Pour Fondane, il existe une barbarie issue de la raison, consubstantielle à
l´idéal humaniste. Le coupable serait cet humanisme qui avait trop misé sur
l´intelligence et négligé l´homme réel. La barbarie nazie est un miroir
déformant qui nous renvoie, grossis, les traits mêmes de notre culture. Quatre
siècles d´humanisme n´ont abouti qu´au retour des pires horreurs, mais comme
nous le rappelle Monique Jutrin dans ses notes : «sous la forme d´une
résistance métaphysique et existentielle issue de la Bible, Fondane aboutit,
au-delà de l´Histoire, au domaine de la foi. Lorsque le homme a échoué partout,
ce n´est plus à lui de poser des conditions, conclut Fondane. «L´Histoire n´est
plus à la mesure de notre raison mais à la mesure de Dieu»».
Parmi les textes écrits en roumain, il y en a un assez éloquent intitulé
«Les Juifs en Roumanie», un texte de jeunesse que Fondane aurait écrit à l âge
de 15 ans pour réagir à la polémique en France entre le radical-socialiste et
l´homme d´État français Georges Clemenceau et l´essayiste, militant
monarchiste, anti -dreyfusard et représentant de l´Action Française, Léon de
Montesquiou. Georges Clemenceau expose dans un article la situation précaire
des Juifs en Roumanie. Il faut rappeler que ce n´est qu´en 1923- donc après
l´écriture de ce texte-qu´une nouvelle Constitution a élargi la nationalité
roumaine à tous les résidents, indépendamment de leurs origines, langues et
religions. Ce n´est donc qu´en 1923 que beaucoup de Juifs ont pu finalement
devenir Roumains. Or, en 1913, Léon de Montesquiou, anti –sémite notoire,
rétorque dans L´Action Française que les Juifs jouissent de la plus grande liberté
et ajoute, reprenant les vieux clichés de l´anti-sémitisme classique :
«Ils ont un droit capital selon leur point de vue, le droit qui leur tient le
plus à cœur : celui de s´enrichir». En guise de réponse à Léon de
Montesquiou, Benjamin Fondane écrit : «M. Montesquiou croit-il que cela
puisse être le but d´un peuple ? Que les Juifs ne songent qu´à leur
panse ? On a bien vu que, accusés de vivre uniquement pour les biens
matériels, les Juifs ont fourni, dans tous les pays, de brillants
talents-preuve du manque du bien-fondé de ces accusations. Et même à la
Roumanie les Juifs ont offert des journalistes, des poètes, des folkloristes,
des philologues, etc». Tout le texte est
d´une remarquable lucidité pour un jeune n´ayant que quinze ans.

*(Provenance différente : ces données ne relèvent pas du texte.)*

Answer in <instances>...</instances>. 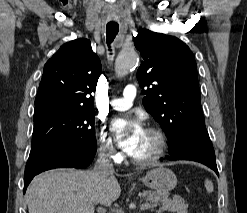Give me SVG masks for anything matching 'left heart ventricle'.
<instances>
[{"label":"left heart ventricle","mask_w":247,"mask_h":213,"mask_svg":"<svg viewBox=\"0 0 247 213\" xmlns=\"http://www.w3.org/2000/svg\"><path fill=\"white\" fill-rule=\"evenodd\" d=\"M158 147V140L155 135L145 132L139 147L132 155L138 159H147L154 155Z\"/></svg>","instance_id":"obj_1"}]
</instances>
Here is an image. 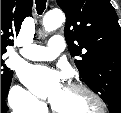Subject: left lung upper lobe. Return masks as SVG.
<instances>
[{
	"instance_id": "5c2ea615",
	"label": "left lung upper lobe",
	"mask_w": 121,
	"mask_h": 113,
	"mask_svg": "<svg viewBox=\"0 0 121 113\" xmlns=\"http://www.w3.org/2000/svg\"><path fill=\"white\" fill-rule=\"evenodd\" d=\"M66 14L65 38L80 76L121 113V27L109 0H57Z\"/></svg>"
}]
</instances>
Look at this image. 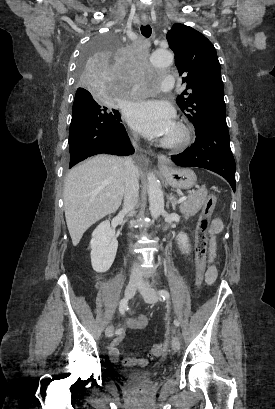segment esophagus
<instances>
[{
    "instance_id": "esophagus-1",
    "label": "esophagus",
    "mask_w": 275,
    "mask_h": 409,
    "mask_svg": "<svg viewBox=\"0 0 275 409\" xmlns=\"http://www.w3.org/2000/svg\"><path fill=\"white\" fill-rule=\"evenodd\" d=\"M141 23L147 24L148 23V17H141ZM161 159H166V156L163 154H160L158 157V160ZM144 162H148V159L146 157H143Z\"/></svg>"
}]
</instances>
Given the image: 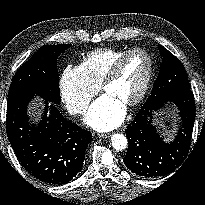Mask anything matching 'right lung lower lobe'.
<instances>
[{"label": "right lung lower lobe", "instance_id": "obj_1", "mask_svg": "<svg viewBox=\"0 0 205 205\" xmlns=\"http://www.w3.org/2000/svg\"><path fill=\"white\" fill-rule=\"evenodd\" d=\"M32 97L27 93L8 96V139L30 175L44 183L65 184L81 171L92 135L67 121L47 100L42 120L37 125L30 124L26 107Z\"/></svg>", "mask_w": 205, "mask_h": 205}]
</instances>
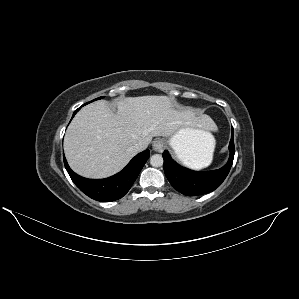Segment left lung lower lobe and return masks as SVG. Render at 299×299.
I'll return each mask as SVG.
<instances>
[{
  "mask_svg": "<svg viewBox=\"0 0 299 299\" xmlns=\"http://www.w3.org/2000/svg\"><path fill=\"white\" fill-rule=\"evenodd\" d=\"M229 149L230 157L227 164L218 170L209 172H197L184 168L172 160L168 151H164L162 156L165 175L171 185L184 195L196 196L209 193L221 185L232 166L235 154L233 128Z\"/></svg>",
  "mask_w": 299,
  "mask_h": 299,
  "instance_id": "0a47b994",
  "label": "left lung lower lobe"
}]
</instances>
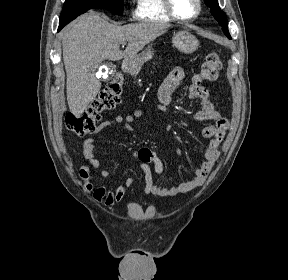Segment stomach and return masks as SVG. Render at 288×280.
Here are the masks:
<instances>
[{"mask_svg":"<svg viewBox=\"0 0 288 280\" xmlns=\"http://www.w3.org/2000/svg\"><path fill=\"white\" fill-rule=\"evenodd\" d=\"M172 43L175 48L184 54L193 53L199 45L197 38L187 30L175 33L172 37ZM153 54L152 47L148 46L142 53L126 58L125 63L129 68L138 71L145 62L153 57Z\"/></svg>","mask_w":288,"mask_h":280,"instance_id":"1","label":"stomach"}]
</instances>
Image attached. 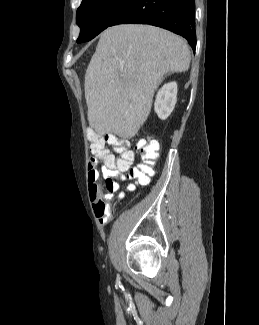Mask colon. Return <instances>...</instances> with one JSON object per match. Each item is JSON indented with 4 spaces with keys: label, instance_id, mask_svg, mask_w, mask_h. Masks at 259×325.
<instances>
[{
    "label": "colon",
    "instance_id": "1",
    "mask_svg": "<svg viewBox=\"0 0 259 325\" xmlns=\"http://www.w3.org/2000/svg\"><path fill=\"white\" fill-rule=\"evenodd\" d=\"M87 138L90 143V151L96 156L103 157L108 153L106 144L111 145L117 152L121 153L117 175L106 179V188L110 193L117 190V181L122 178V172L128 169L129 179H133L141 185L148 184L159 158V144L156 140L143 139L136 144V150L140 154L141 161L130 167L133 153L128 149L127 140L112 134L102 135L92 129L87 131Z\"/></svg>",
    "mask_w": 259,
    "mask_h": 325
}]
</instances>
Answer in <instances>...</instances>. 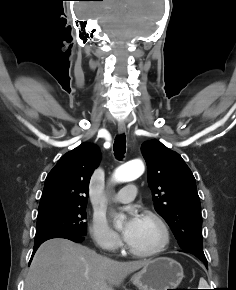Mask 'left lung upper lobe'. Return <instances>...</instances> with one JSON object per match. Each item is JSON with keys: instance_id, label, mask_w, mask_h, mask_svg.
<instances>
[{"instance_id": "1", "label": "left lung upper lobe", "mask_w": 236, "mask_h": 290, "mask_svg": "<svg viewBox=\"0 0 236 290\" xmlns=\"http://www.w3.org/2000/svg\"><path fill=\"white\" fill-rule=\"evenodd\" d=\"M154 208L171 227L183 252L206 260L202 249V217L195 178L182 157L158 140L141 146Z\"/></svg>"}]
</instances>
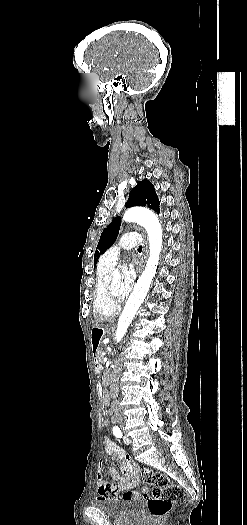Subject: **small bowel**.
<instances>
[{"label":"small bowel","mask_w":247,"mask_h":525,"mask_svg":"<svg viewBox=\"0 0 247 525\" xmlns=\"http://www.w3.org/2000/svg\"><path fill=\"white\" fill-rule=\"evenodd\" d=\"M103 446L106 453L117 464L118 468L124 475V477L119 480V475L115 469L110 468L108 470L110 477L113 480L118 481V492H122L121 496H116L115 498H112V500L122 499L125 501H130L145 494L148 491L147 487H143L141 491L133 490V487L135 486L139 476V466L137 463L134 462L132 458L129 457L123 450L118 449L114 442L107 436L103 438ZM102 466L103 464L100 461L98 463L99 471L97 473V482L99 484V495L101 497H106L108 492L112 490L113 485L109 481H104L101 471Z\"/></svg>","instance_id":"c3829d8e"}]
</instances>
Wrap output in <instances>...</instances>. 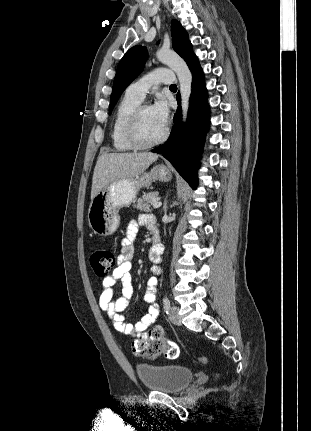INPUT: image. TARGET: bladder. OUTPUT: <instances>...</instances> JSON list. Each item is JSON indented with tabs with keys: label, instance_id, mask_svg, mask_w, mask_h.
I'll use <instances>...</instances> for the list:
<instances>
[{
	"label": "bladder",
	"instance_id": "1",
	"mask_svg": "<svg viewBox=\"0 0 311 431\" xmlns=\"http://www.w3.org/2000/svg\"><path fill=\"white\" fill-rule=\"evenodd\" d=\"M136 374L146 389L162 393H177L186 388L193 379L188 367L177 364H138Z\"/></svg>",
	"mask_w": 311,
	"mask_h": 431
}]
</instances>
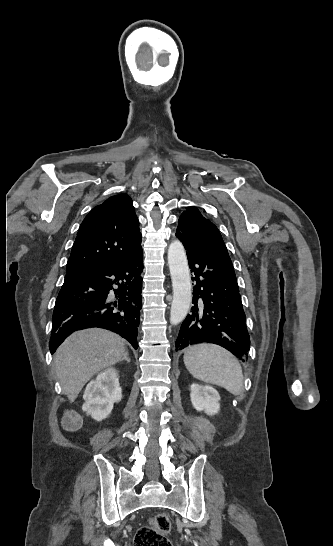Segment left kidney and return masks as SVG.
Listing matches in <instances>:
<instances>
[{
	"label": "left kidney",
	"instance_id": "left-kidney-1",
	"mask_svg": "<svg viewBox=\"0 0 333 546\" xmlns=\"http://www.w3.org/2000/svg\"><path fill=\"white\" fill-rule=\"evenodd\" d=\"M190 397L192 405L197 411H204L211 416L219 412L220 396L211 386L192 384Z\"/></svg>",
	"mask_w": 333,
	"mask_h": 546
}]
</instances>
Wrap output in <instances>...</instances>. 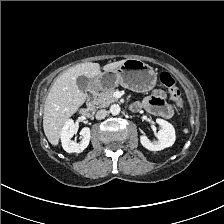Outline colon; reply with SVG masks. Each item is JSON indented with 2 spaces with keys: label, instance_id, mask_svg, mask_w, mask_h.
I'll use <instances>...</instances> for the list:
<instances>
[{
  "label": "colon",
  "instance_id": "1",
  "mask_svg": "<svg viewBox=\"0 0 224 224\" xmlns=\"http://www.w3.org/2000/svg\"><path fill=\"white\" fill-rule=\"evenodd\" d=\"M161 83L168 89L171 98L177 103L179 107L184 106L181 96V91L176 84L174 77L168 72H162L160 75Z\"/></svg>",
  "mask_w": 224,
  "mask_h": 224
}]
</instances>
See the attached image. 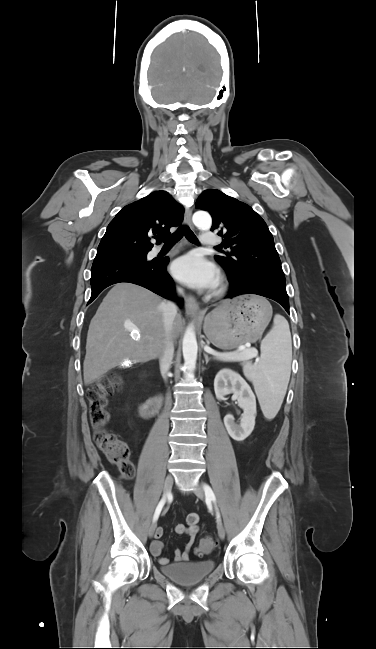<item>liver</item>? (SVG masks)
Here are the masks:
<instances>
[{
  "instance_id": "6515ba94",
  "label": "liver",
  "mask_w": 376,
  "mask_h": 649,
  "mask_svg": "<svg viewBox=\"0 0 376 649\" xmlns=\"http://www.w3.org/2000/svg\"><path fill=\"white\" fill-rule=\"evenodd\" d=\"M163 303L160 297L141 286L114 285L89 325L83 363L85 385L123 361L146 362L161 355L165 341ZM182 324V316L177 314L171 330L172 340L178 338ZM128 325H134L139 334H131Z\"/></svg>"
}]
</instances>
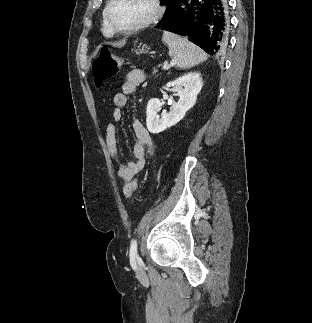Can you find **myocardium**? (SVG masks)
Returning a JSON list of instances; mask_svg holds the SVG:
<instances>
[{
    "label": "myocardium",
    "mask_w": 312,
    "mask_h": 323,
    "mask_svg": "<svg viewBox=\"0 0 312 323\" xmlns=\"http://www.w3.org/2000/svg\"><path fill=\"white\" fill-rule=\"evenodd\" d=\"M152 10L149 12L148 18H139V20H119L116 18L118 8L126 4L125 0H110L107 3V10L104 11L105 19L110 25V31H144L145 25H149L150 21H163V10H166V3L161 0H147Z\"/></svg>",
    "instance_id": "obj_1"
}]
</instances>
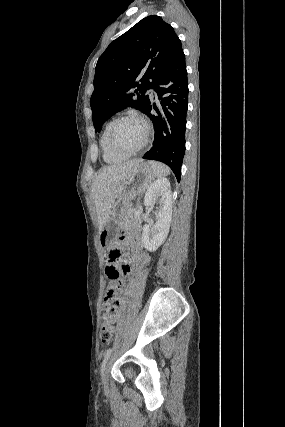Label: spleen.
I'll list each match as a JSON object with an SVG mask.
<instances>
[{"label": "spleen", "instance_id": "spleen-1", "mask_svg": "<svg viewBox=\"0 0 285 427\" xmlns=\"http://www.w3.org/2000/svg\"><path fill=\"white\" fill-rule=\"evenodd\" d=\"M149 164L153 170L155 177L157 178H163L170 174V169L162 163L149 161Z\"/></svg>", "mask_w": 285, "mask_h": 427}]
</instances>
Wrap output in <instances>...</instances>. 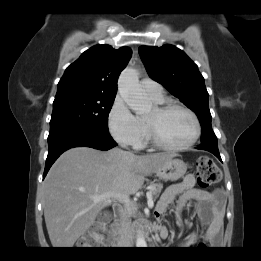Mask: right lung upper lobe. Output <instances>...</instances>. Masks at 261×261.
Returning <instances> with one entry per match:
<instances>
[{"label":"right lung upper lobe","mask_w":261,"mask_h":261,"mask_svg":"<svg viewBox=\"0 0 261 261\" xmlns=\"http://www.w3.org/2000/svg\"><path fill=\"white\" fill-rule=\"evenodd\" d=\"M131 53L126 46L114 49L104 44L89 48L66 69L57 94L115 96L119 74Z\"/></svg>","instance_id":"cb5924a9"}]
</instances>
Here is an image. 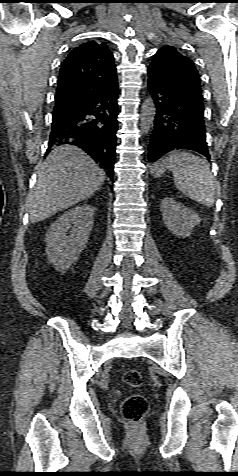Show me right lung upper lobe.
<instances>
[{
    "label": "right lung upper lobe",
    "mask_w": 238,
    "mask_h": 476,
    "mask_svg": "<svg viewBox=\"0 0 238 476\" xmlns=\"http://www.w3.org/2000/svg\"><path fill=\"white\" fill-rule=\"evenodd\" d=\"M113 60L103 42L90 41L74 48L61 64L54 111L81 107L116 84Z\"/></svg>",
    "instance_id": "obj_1"
}]
</instances>
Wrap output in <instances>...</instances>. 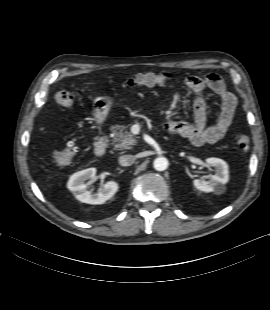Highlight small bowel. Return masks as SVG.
I'll return each mask as SVG.
<instances>
[{"instance_id":"small-bowel-1","label":"small bowel","mask_w":270,"mask_h":310,"mask_svg":"<svg viewBox=\"0 0 270 310\" xmlns=\"http://www.w3.org/2000/svg\"><path fill=\"white\" fill-rule=\"evenodd\" d=\"M185 85L194 95L193 123L170 121L165 124V129L188 139L194 146L214 144L221 140L228 132L236 108V98L231 93L223 79L215 73L204 78L189 76ZM211 90L220 100L221 110L217 121L212 125L206 123L205 90Z\"/></svg>"}]
</instances>
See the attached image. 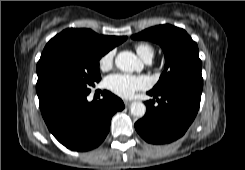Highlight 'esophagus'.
I'll return each mask as SVG.
<instances>
[{
  "mask_svg": "<svg viewBox=\"0 0 245 170\" xmlns=\"http://www.w3.org/2000/svg\"><path fill=\"white\" fill-rule=\"evenodd\" d=\"M130 103H131V101H129V100H124L125 106H128Z\"/></svg>",
  "mask_w": 245,
  "mask_h": 170,
  "instance_id": "obj_1",
  "label": "esophagus"
}]
</instances>
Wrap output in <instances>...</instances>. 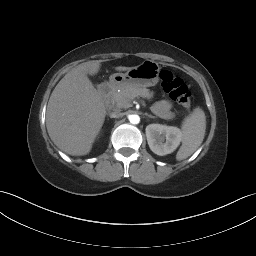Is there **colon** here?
<instances>
[{"mask_svg": "<svg viewBox=\"0 0 256 256\" xmlns=\"http://www.w3.org/2000/svg\"><path fill=\"white\" fill-rule=\"evenodd\" d=\"M162 89L171 99L184 108H189L192 103V96L185 82L168 69L160 72Z\"/></svg>", "mask_w": 256, "mask_h": 256, "instance_id": "obj_1", "label": "colon"}]
</instances>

Un autre texte important parmi ceux que l´auteur a écrits avant de partir
en France est «L´Internationale des intellectuels» de 1921. Cet article est une
plaidoirie pour la liberté de l´esprit et l´indépendance de la création
artistique. Fondane critique les deux tendances dominantes dans les milieux
intellectuels européens, particulièrement chez les français : d´un côté le
nationalisme, incarné par Charles Maurras, de l´autre, l´internationalisme militant,
représenté par Romain Rolland, Henri Barbusse et Georges Duhamel, adeptes de
l´enrôlement de la plume au service de l´activisme social. Pour Fondane,
l´activisme social n´est qu´une illusion de liberté. À cette perspective, il
oppose l´écriture spéculative, le libre arbitre de Stendhal, de Sainte-Beuve,
de Renan, de son propre aveu, la ruée vers le sceptique, l´attitude normale de
tout groupe humain ayant l´instinct de conservation : « Et puisque des
sceptiques vont surgir de toute façon, ils auront la capacité de contempler. Ce
sont eux les spectateurs. Eux les historiens. Il fallait Saint-Simon pour
qu´existent les mœurs à la cour de Louis. Il fallait Suétone pour octroyer
l´existence aux douze Césars. Nous
attendons leur ironie. Éventuellement leur sourire».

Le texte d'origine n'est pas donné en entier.